Outtake 4: The Prince’s Daughter
The fourth and last of published outtakes from Wang Lun, and the only one not dealing with the high politics of the Dzungar campaigns. It adds little to the other life-stories of the Truly Powerless, so dropping it from the published novel was no great loss.
First published in Das Kunstblatt IX/5 (1925) pp. 135-37
Translation © C D Godwin 2018
The daughter of a leading family from Shunde refused to marry the man to whom she had been betrothed since birth and, mistreated, ran away to seek out the Broken Melon. The league had turned southwest from the swamp of Dalou, tried to head north past Shunde, the county town, to reach the hard slopes of the Taihang range. This lady, from the Bai clan, was young, stubborn and spoilt, proud of her ancestry. There was no great willingness to take in ladies who went about on Golden Lotus feet; it required many days before such cripples, unused to leaving the house, were able to walk short distances with the help of sticks. Meanwhile they needed constant care, and even later had to be accompanied most of the time.

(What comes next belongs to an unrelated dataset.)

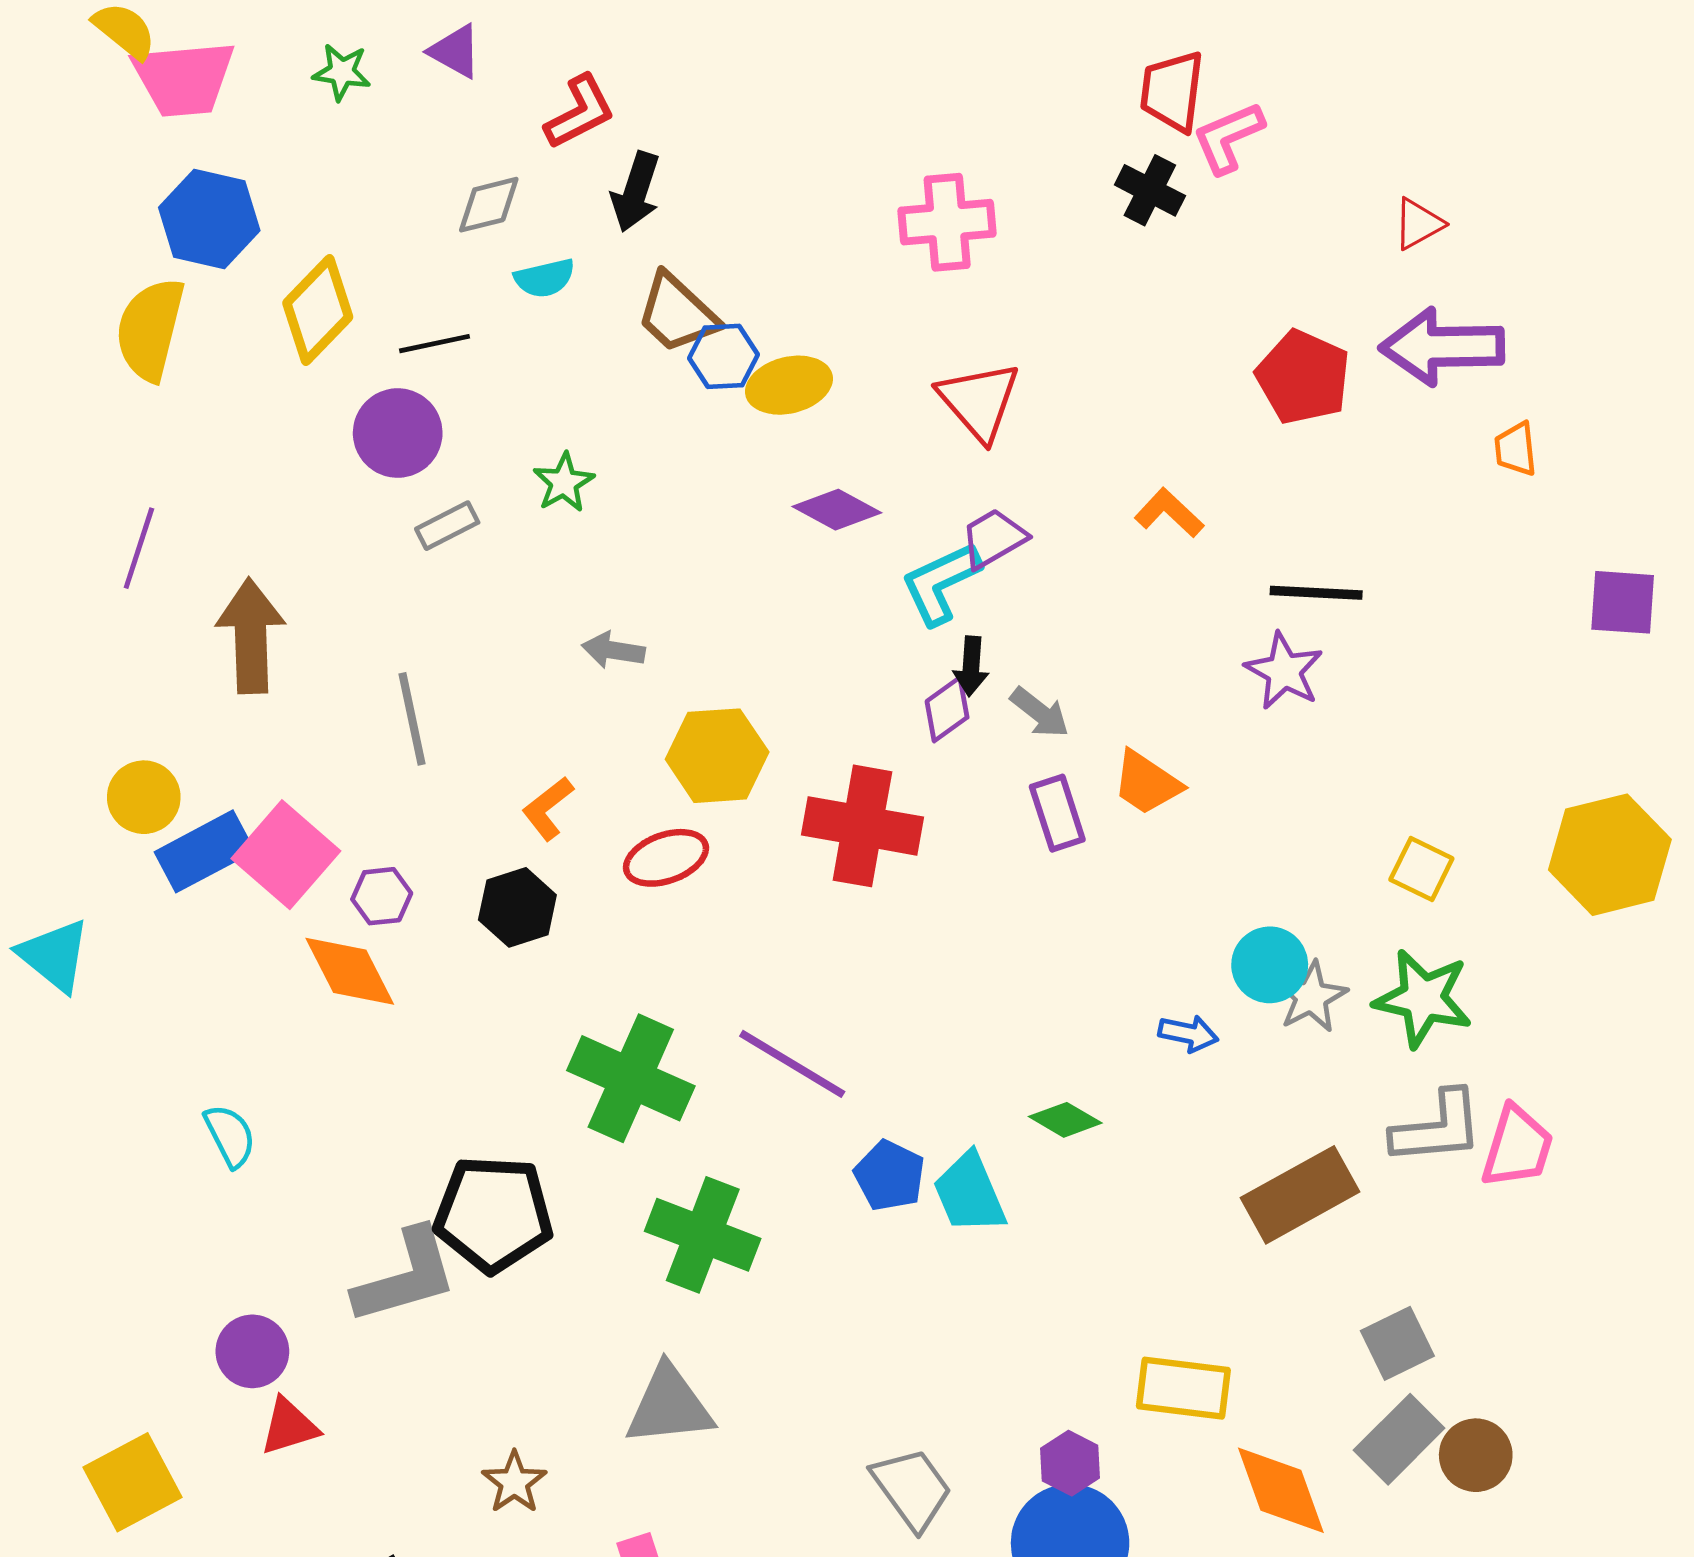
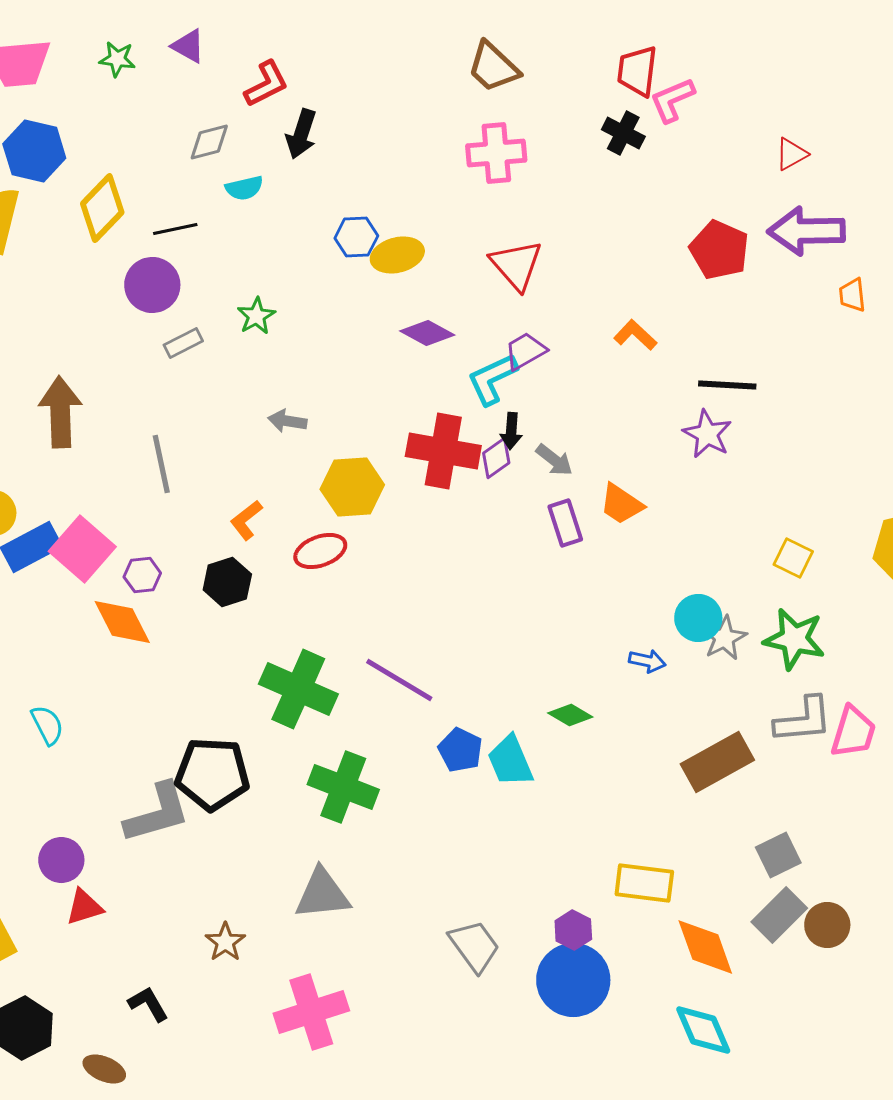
brown trapezoid: (677, 313) -> (493, 67), moved
red cross: (862, 826) -> (443, 451), moved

Miss Bai was inducted into the rules of the Broken Melon. Astonished and attracted by the lively atmosphere around her, she resolved to submit to one and all. But when one evening a brother approached her, she found herself in no condition to receive him. It did not please her, and she found it too great a price for the freedom and prospects of her present existence. She thought: it may be the rule I have agreed to, but I’d rather hold the men off on a case by case basis. When a respected member of the league remonstrated with her, she had to confess that in her heart she found this precious rule repugnant.
Out of concern for certain brothers who were unsettled by her, they tried to persuade her to leave the league; and in fact she walked for four days, in the company of a woman, towards Shunde, her home town. But then she was overcome by fear of her father, and sinking down amid mulberries in broad daylight bewailed her fate, called out to passers-by, and as she would neither come nor go was led by the woman with a great deal of difficulty back to where the league was camping. There she declared despairing that she would submit to all if only she might not die.
Ma No ordered that no one should approach her; but the inevitable happened.
After she had lived peaceably as one of them for a few weeks, she became withdrawn. On some days she was more amiable, and once someone discovered that every noontime she went to a particular boulder near the camp to hide a letter, and in the evening went there again to find a reply. Investigations found that she was in correspondence with a notorious teahouse in her home town, and intended to sell herself as a lady of pleasure as protection against her father. As soon as this became known among the brothers, they shunned her and demanded her expulsion.
Miss Bai, a well brought up girl, played the lute, and went along village streets by day, singing like a madwoman the sorrows of a young princess who, spurning her betrothed, went to seek the Western Paradise in the Kunlun, and on the way was made drunk and forced to marry a turtle. She always sang the ballad differently, now in improvised verses bringing her present misfortune to the fore, now seduced by a fox, who led her to the walls that secured the Western Paradise only to bite off the little head with its scraggly pigtails. Every evening she went back and prayed with the sisters.
Before she had managed, blessed by the outward peace she could now enjoy, to put the finishing touches to the latest version of her song – in which she abandoned her betrothed, passed through rocky landscapes and over rivers towards the Kunlun, and a snappish longnosed demon who joined her along the way forced her by means of a little magic sword to scrub the soles of his feet – she was found hanging on the wall of a porcelain factory, in her mouth the moonshaped thumb ring with which she plucked the lutestrings.
The Prefect of the district made enquiries about the deceased; her father was informed. The prince, ashamed of his daughter, kept silent. Subordinate offices held back the Prefect’s report because they knew that their superiors in the county capital were loathe to become involved in the highly precarious sectarian situation. And so the report was left lying. Ma No did not give up the offenders. The brothers had imposed a fearfully strict discipline.